What is a price action trading strategy?
When you abandon your own opinions and predictions and take a look at what the price action is telling you on the chart is when you go from guessing about the future to trading the present price action. Investors look at balance sheets to buy and sell based on the fundamental valuations of the underlying business. Traders looks at the buyers and sellers locations on the price chart to see what the short term and long term trend of the stock is or where the support and resistance of price is in a trading range.
Here are the dynnamics needed to create your own price action trading strategy:
- Backtesting historical price action to see where entries and exits created big wins and small losses in the past.
- You need a watchlist of stocks and markets you have decided to trade.
- Entry signals that tell you when to get in because the probablities of price moving in your favor is statisitcally probable.

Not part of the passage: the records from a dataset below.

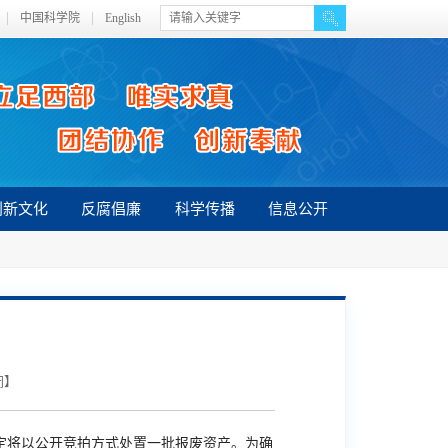
中国科学院
English
创新文化
反腐倡廉
科学传播
信息公开
闭
】
定将以公开竞拍方式处置一批报废资产。为确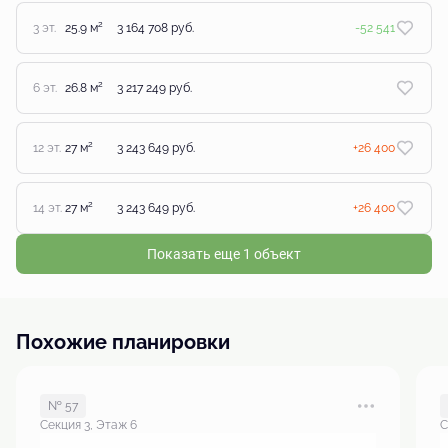
2
3 эт.
25.9 м
3 164 708 руб.
-52 541
2
6 эт.
26.8 м
3 217 249 руб.
2
12 эт.
27 м
3 243 649 руб.
+26 400
2
14 эт.
27 м
3 243 649 руб.
+26 400
Показать еще 1 объект
Похожие планировки
№ 57
Секция 3, Этаж 6
С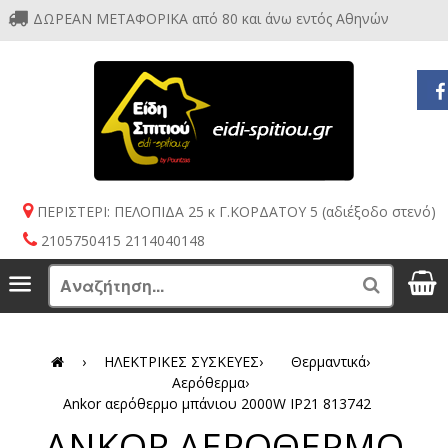
ΔΩΡΕΑΝ ΜΕΤΑΦΟΡΙΚΑ από 80 και άνω εντός Αθηνών
ΠΕΡΙΣΤΕΡΙ: ΠΕΛΟΠΙΔΑ 25 κ Γ.ΚΟΡΔΑΤΟΥ 5 (αδιέξοδο στενό)
2105750415 2114040148
S
Menu
Search
›
ΗΛΕΚΤΡΙΚΕΣ ΣΥΣΚΕΥΕΣ
›
Θερμαντικά
›
Αερόθερμα
›
Ankor αερόθερμο μπάνιου 2000W IP21 813742
ANKOR ΑΕΡΟΘΕΡΜΟ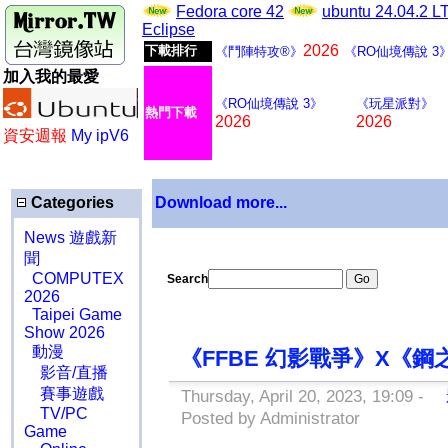
Fedora core 42
ubuntu 24.04.2 
Eclipse
2026
下載排行
《鬥陣特攻®》
《RO仙境傳說 3
加入我的最愛
《RO仙境傳說 3》
《玩星派對》
熱門下載
2026
2026
資安週報
My ipV6
Categories
Download more...
News 遊戲新
聞
COMPUTEX
Search
2026
Taipei Game
Show 2026
動漫
《FFBE 幻影戰爭》X《
影音/直播
賽事遊戲
Thursday, April 20, 2023, 19:09 -
影
TV/PC
Posted by Administrator
Game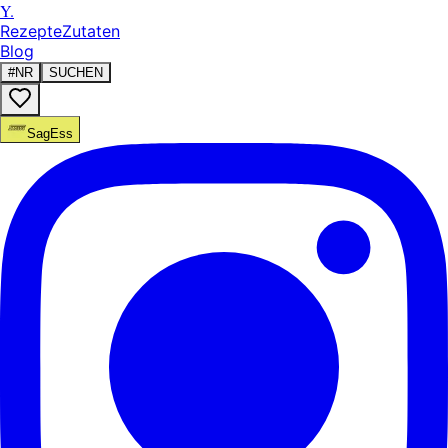
Y.
Rezepte
Zutaten
Blog
#NR
SUCHEN
SagEss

- A stop loss tells you where price has to go for the odds of success to shift against you and tell you to get out and take a small loss.
- Positon size so that if your stop loss is triggered you will have a small loss of only a small percent of your total trading capital.
- A price target based on technical levels where price could go if your trade is right. This helps establish your risk:reward ratio on entry. You want to see at least a 1:2 risk/reward to take a trade but a 1:3 risk/reward makes profitable trading much easier from a win percentage perspective.
- A trailing stop will help you maximize wins by not exiting a winning trade until price reverses. Your win may not be the most it could be, but it can keep you in a trade beyond your price target for huge wins during strong trends.
- You need to create a repeatable price action trading strategy with an edge that creates big wins and small losses and keeps you on the right side of the market trend.